* _PROBLEM TO WORK ON_:
Proceed with the statement on teaching and lab culture, writing onward from its final sentence.

* _TEXT BLOCK_:
In the classroom, I strive to create a positive, optimistic learning environment where students are as excited about science as I am. Crucial to this goal is prioritizing inclusivity, to ensure everyone feels welcome, safe, and valued, and mental and physical well-being. I aim for reasonable expectations and workloads while being accommodating and flexible to the needs of students with different academic backgrounds and learning speeds. For example, as a TA for graduate statistical mechanics, I helped create a variety of resources that students could engage on their own schedules, including extra lectures, write-ups, videos, practice problems, and Q&A forums. I also helped develop short quizzes and small-group exercises to provide feedback on student progress as well as promote self-efficacy, both of which facilitate learning. I am particularly excited about teaching thermodynamics and statistical mechanics, numerical methods, transport, and fluid mechanics, though I am equipped to teach any course in the core chemical engineering curriculum. I am also eager to develop elective courses delving further into applied mathematics as well as creating computational modules to augment existing courses -- for example, a molecular simulation module for thermodynamics courses or a module on numerical differential equations for fluid mechanics/transport courses. Finally, I am interested in creating alternative resources for students beyond lectures, textbooks, and notes, such as short videos and web applets on particularly tough topics.

The same principles I value in my classroom are also important for my future lab. It is incredibly important for me to cultivate an uplifting, optimistic lab culture where members are excited to solve challenging research problem. In my own research, as well as with those I mentor, I try to maintain a growth mindset, rather than fixed mindset, where both successful and ``unsuccessful'' endeavors offer useful new information to improve our work. This positive mindset is crucial for navigating the ups and downs of academic research and maintaining mental and physical well-being, which results in higher productivity overall.

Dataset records
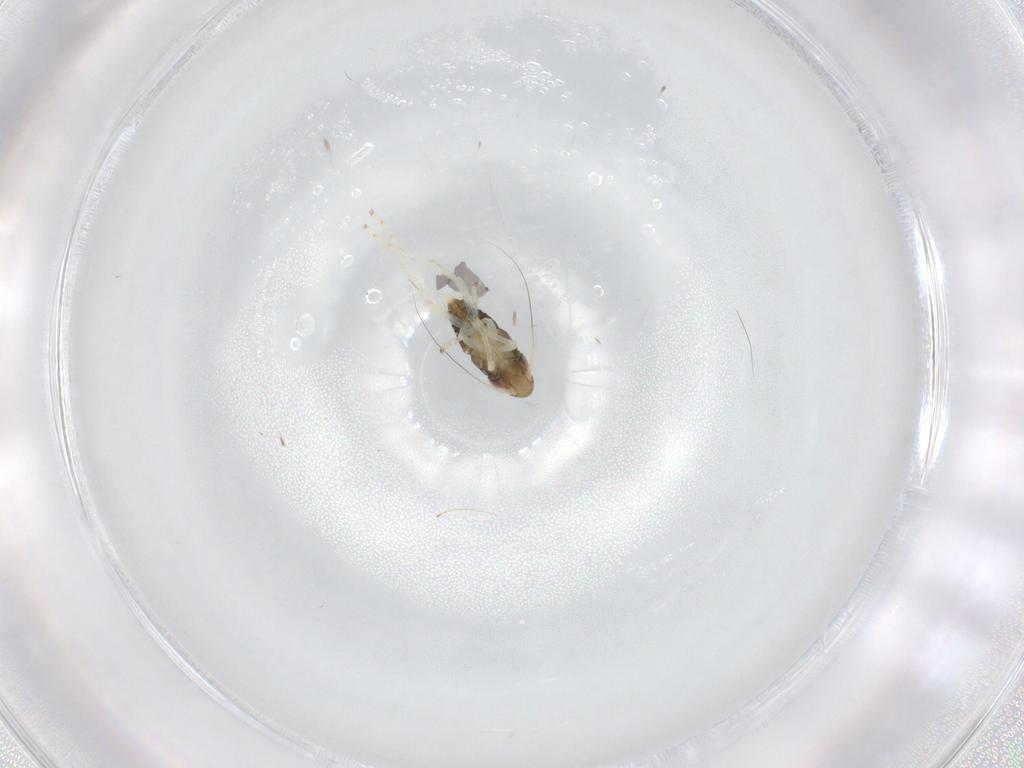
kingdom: Animalia
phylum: Arthropoda
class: Insecta
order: Hemiptera
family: Cicadellidae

* _RESULT OF THIS TASK_:
I have worked together with prior mentees to set realistic short-terms and long-term goals that were flexible to exams, travel, etc. and will continue this dialogue with my future students. I am also committed to inclusivity, and my lab will promote the diversity of members’ identities as well as their research backgrounds and approaches. This will facilitate a collaborative environment where my group members feel safe and encouraged to work together. I have ample experience working with computational and experimental collaborators from a variety of different academic backgrounds, which has resulted in some of my best and favorite work. Collaborative efforts will be a central part of my lab, and I will guide my students on how to effectively work with other researchers. Two other important values in my lab are: ensuring that our work is as accessible as possible by developing open source code, organizing clear data sets for data sharing, and disseminating pedagogical videos and graphics as well as extending our work beyond the university level to actively engage in K-12 education outreach, an area I have much experience. Because my career would not be the same without the tremendous support I have received from many people, I take my duty of providing professional support to my students seriously. As I have done with prior mentees, I will aid in any way possible to secure funding, internships, fellowships, and jobs as well as practice writing, presentation, interview, and other important communication skills. Finally, underlying all these values is transparency, and I will ensure that all information and expectations of my lab are clearly communicated. Inspired by other labs, I will create a lab manual which documents lab procedures, expectations, and values, providing a valuable reference for current and prospective members. Creating the lab manual will be a collaborative effort with my group; it will be a living document that we continually revise as my group and our needs change.